Jim Chimirie 🇬🇧@JChimirie66677
The Undeclared Meeting. The Shared Client. The £750 Million Contract
There is a moment in this affair when the accumulating details stop looking like coincidence and start looking like something else entirely. Sunday's revelation about the Palantir meeting may be that moment.
On February 27 2025, Keir Starmer and Peter Mandelson visited Palantir's headquarters in Washington. Eleven defence personnel attended alongside Britain's defence attaché to the United States. A presentation was given. A tour followed. The Ministry of Defence described it as a meeting. Downing Street says it was not a meeting and therefore required no declaration under the ministerial code. Both positions are on the public record and only one of them can be accurate.
The meeting was not logged in Starmer's transparency returns, while other engagements from the same trip were. Breaking the ministerial code is widely regarded as a resignation offence.
Set aside the semantic argument about what constitutes a meeting. Focus on what was present in that room. Starmer. Mandelson. Defence officials. And the executives of a technology company that was, at the time, a registered client of Global Counsel, the lobbying firm Mandelson co-founded and in which he held a 24 percent stake while serving as Britain's ambassador to the United States.

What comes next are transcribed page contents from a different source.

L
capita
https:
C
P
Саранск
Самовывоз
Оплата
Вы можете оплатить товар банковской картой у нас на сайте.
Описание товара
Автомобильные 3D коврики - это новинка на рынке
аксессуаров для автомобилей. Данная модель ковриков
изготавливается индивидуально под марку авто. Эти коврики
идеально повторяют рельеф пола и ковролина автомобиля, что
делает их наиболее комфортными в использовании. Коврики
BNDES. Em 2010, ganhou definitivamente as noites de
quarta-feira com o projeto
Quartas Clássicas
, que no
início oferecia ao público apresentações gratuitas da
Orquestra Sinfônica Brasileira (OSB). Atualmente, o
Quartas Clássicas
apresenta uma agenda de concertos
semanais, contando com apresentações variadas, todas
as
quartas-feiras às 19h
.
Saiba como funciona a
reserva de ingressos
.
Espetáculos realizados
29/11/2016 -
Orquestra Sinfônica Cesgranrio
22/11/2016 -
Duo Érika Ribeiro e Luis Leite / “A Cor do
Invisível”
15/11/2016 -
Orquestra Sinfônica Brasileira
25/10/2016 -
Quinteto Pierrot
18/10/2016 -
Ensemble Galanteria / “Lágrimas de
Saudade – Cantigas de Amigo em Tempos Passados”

Global Counsel had been hired by Palantir in 2018 specifically to help procure UK government contracts. Mandelson retained his shareholding when appointed ambassador. The connection between Global Counsel and Palantir was reportedly absent from his vetting. Later in 2025, Palantir won a five year £750 million contract with the Ministry of Defence. Its MoD contract had already tripled in size without due process or competition. Palantir also holds a £330 million NHS contract and a total of 34 contracts with public sector bodies.
The question Alex Burghart has put publicly is the right one. Who arranged the meeting, what was discussed, and what did Global Counsel's client stand to gain? A third question deserves equal prominence. Did Starmer know, when he visited Palantir's headquarters with Mandelson at his side, that Palantir was a registered client of the firm in which his ambassador held a substantial financial interest?

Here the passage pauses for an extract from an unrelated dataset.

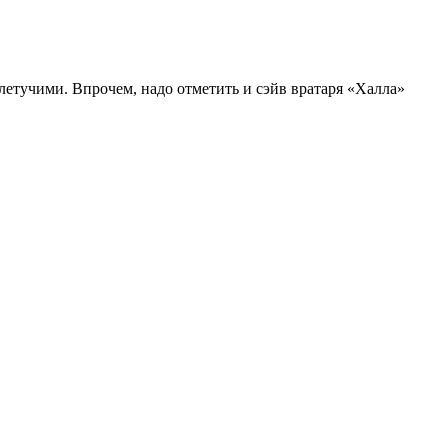
летучими. Впрочем, надо отметить и сэйв вратаря «Халла»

Downing Street has declined to confirm whether Mandelson was directly involved in arranging the visit. The government says there are robust processes in place to ensure contracts are awarded fairly. Palantir says its latest MoD contract was first discussed before Mandelson became ambassador and signed more than three months after he was sacked. Both statements may be technically accurate. Neither addresses the central problem.
A British ambassador with a direct financial interest in a lobbying firm facilitated a meeting between the Prime Minister and that firm's defence contractor client. The meeting was not declared. No minutes were taken. The contractor subsequently won a contract worth three quarters of a billion pounds.
Each element of that sequence has an innocent explanation available to it. The combination does not. A man whose financial interests were supposed to be held in a blind trust while he served as the Crown's representative in Washington was present at an undeclared meeting between his Prime Minister and his lobbying firm's most significant defence client. Whether that constitutes a conflict of interest is not a complicated question. Whether it constitutes something worse is now a matter for Scotland Yard, which has been asked to widen its investigation into Mandelson to include the Palantir meeting.
Starmer is already facing a privileges committee referral for misleading Parliament. His own Cabinet Office chief has contradicted his account of the vetting process. A senior government source says the wheels have stopped turning.
The Palantir meeting was not declared. The contract was awarded. The question of who benefited and who knew is not going away.